*What to produce*. Copy out the lines of the records below, and only those lines, from the one with "The flag of Languedoc-Roussillon is" through the one with "temperatura", exactly as they appear.

[Saved data entries]
++++++++

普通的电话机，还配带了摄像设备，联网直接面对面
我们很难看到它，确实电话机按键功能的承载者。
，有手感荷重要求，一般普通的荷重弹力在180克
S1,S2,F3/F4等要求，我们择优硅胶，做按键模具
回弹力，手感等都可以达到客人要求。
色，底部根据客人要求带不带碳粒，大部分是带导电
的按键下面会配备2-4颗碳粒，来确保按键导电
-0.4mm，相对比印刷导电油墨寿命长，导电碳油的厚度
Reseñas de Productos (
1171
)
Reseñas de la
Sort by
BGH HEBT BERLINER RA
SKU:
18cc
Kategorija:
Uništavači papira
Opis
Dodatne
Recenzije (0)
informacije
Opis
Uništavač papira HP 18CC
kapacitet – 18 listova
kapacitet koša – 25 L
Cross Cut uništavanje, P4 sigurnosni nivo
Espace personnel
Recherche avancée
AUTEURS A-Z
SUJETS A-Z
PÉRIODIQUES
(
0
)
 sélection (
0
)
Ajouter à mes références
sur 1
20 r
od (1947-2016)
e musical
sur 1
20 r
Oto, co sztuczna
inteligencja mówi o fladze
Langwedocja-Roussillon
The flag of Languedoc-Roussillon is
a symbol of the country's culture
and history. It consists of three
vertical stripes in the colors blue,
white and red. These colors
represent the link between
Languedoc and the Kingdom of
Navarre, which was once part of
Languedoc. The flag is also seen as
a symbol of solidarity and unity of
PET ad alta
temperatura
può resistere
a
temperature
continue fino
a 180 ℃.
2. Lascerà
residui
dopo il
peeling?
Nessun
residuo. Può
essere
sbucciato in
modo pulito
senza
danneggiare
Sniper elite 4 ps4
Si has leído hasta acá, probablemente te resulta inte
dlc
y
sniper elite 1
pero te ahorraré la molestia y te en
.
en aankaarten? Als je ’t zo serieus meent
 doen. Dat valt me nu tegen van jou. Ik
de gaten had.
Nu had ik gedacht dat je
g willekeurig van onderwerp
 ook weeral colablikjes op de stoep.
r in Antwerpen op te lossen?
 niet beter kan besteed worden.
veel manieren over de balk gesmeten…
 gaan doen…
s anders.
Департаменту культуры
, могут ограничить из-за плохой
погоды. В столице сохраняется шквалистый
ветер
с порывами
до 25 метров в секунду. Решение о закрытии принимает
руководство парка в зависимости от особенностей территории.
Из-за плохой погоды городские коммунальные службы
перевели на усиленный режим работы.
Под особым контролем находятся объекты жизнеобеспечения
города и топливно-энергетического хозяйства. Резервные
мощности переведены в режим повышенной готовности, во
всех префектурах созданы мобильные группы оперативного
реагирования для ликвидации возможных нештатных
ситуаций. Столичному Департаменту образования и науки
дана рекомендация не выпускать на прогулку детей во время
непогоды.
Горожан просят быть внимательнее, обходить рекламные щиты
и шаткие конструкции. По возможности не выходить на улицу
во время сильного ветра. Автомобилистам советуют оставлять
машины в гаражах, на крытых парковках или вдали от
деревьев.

++++++++

*Your solution*.
The flag of Languedoc-Roussillon is
a symbol of the country's culture
and history. It consists of three
vertical stripes in the colors blue,
white and red. These colors
represent the link between
Languedoc and the Kingdom of
Navarre, which was once part of
Languedoc. The flag is also seen as
a symbol of solidarity and unity of
PET ad alta
temperatura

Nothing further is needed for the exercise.